On paper, the UW/Cal match Friday night is the bigger deal. Last season, Cal swept the Huskies home and away, then eliminated them at Hec Ed Pavilion in the Elite 8. The Golden Bears eventually advanced to the national championship match, where they lost to Penn State.
The Bears still have the multi-talented and eminently-likable Tarah Murrey; they still have Kat Brown and Robin Rostratter. What they don't have is last season's national player of the year, now-graduated Carli Lloyd. Lloyd was not just a great setter, she drove Washington crazy with setter dumps and attacks. In two conference matches against UW, she had a combined 10 kills on 19 swings with no errors. It will be interesting to see if the Bears miss that weapon this season.
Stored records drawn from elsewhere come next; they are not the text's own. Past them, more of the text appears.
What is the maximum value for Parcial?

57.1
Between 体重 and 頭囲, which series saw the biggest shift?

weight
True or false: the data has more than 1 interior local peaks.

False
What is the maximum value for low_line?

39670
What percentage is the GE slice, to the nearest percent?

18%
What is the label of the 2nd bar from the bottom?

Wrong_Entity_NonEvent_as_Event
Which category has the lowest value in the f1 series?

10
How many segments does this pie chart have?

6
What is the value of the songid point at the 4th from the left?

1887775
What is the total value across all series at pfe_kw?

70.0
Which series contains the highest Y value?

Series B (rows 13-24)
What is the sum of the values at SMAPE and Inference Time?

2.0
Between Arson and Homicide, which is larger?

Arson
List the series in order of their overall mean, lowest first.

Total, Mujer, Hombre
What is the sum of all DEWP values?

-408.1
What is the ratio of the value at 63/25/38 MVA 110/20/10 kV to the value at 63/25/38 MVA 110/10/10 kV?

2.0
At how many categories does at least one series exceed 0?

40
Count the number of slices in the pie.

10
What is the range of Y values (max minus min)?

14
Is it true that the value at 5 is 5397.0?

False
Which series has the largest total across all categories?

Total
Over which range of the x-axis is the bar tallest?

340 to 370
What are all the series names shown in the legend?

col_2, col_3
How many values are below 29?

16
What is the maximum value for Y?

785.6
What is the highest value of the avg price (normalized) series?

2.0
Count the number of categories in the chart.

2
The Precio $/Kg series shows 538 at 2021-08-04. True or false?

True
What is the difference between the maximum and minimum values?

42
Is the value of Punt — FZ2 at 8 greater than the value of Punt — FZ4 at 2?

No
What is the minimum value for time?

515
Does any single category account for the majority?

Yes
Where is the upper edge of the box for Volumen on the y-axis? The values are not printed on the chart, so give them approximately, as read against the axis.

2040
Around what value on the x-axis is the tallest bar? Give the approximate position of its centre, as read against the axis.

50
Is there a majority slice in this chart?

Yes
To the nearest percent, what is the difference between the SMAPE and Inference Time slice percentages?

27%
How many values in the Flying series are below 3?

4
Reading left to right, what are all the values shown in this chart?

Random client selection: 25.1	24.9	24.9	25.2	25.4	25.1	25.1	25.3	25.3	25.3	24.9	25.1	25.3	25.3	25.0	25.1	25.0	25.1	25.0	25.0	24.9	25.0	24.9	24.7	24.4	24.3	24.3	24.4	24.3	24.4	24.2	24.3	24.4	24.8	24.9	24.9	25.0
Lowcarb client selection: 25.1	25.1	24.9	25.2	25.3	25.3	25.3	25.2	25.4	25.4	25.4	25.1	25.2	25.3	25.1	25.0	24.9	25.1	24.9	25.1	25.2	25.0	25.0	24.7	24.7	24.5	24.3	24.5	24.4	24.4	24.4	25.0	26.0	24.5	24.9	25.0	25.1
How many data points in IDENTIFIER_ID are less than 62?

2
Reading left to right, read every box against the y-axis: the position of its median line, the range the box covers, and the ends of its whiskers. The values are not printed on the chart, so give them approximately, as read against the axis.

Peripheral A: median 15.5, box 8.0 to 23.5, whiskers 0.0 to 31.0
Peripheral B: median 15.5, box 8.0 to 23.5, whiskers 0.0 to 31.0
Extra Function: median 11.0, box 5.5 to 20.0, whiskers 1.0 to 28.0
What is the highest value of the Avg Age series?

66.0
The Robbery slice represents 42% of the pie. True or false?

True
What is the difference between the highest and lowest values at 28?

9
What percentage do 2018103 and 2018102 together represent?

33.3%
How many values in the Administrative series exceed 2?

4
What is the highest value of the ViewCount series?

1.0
No team has defeated Jim McLaughlin-coached Washington teams as often as Stanford. Many of the losses have been by the smallest of margins; when these two teams play, serve and serve receive usually decides the match. This year, the Huskies are one of the national leaders (#5) in aces per set.
Washington Huskies huddle [Volleyblog Seattle photo by Leslie Hamann] |
Oregon's early success is quickly fading, and its matches in LA could either make it a contender or a pretender. Here's guessing the latter, in 0-3, 0-3 fashion.
Arizona will likely pick up two wins in the Rockies; ASU, Utah and Colorado will battle to avoid the very bottom of the standings. We'll say Utah beats ASU, and ASU beats the Buffaloes.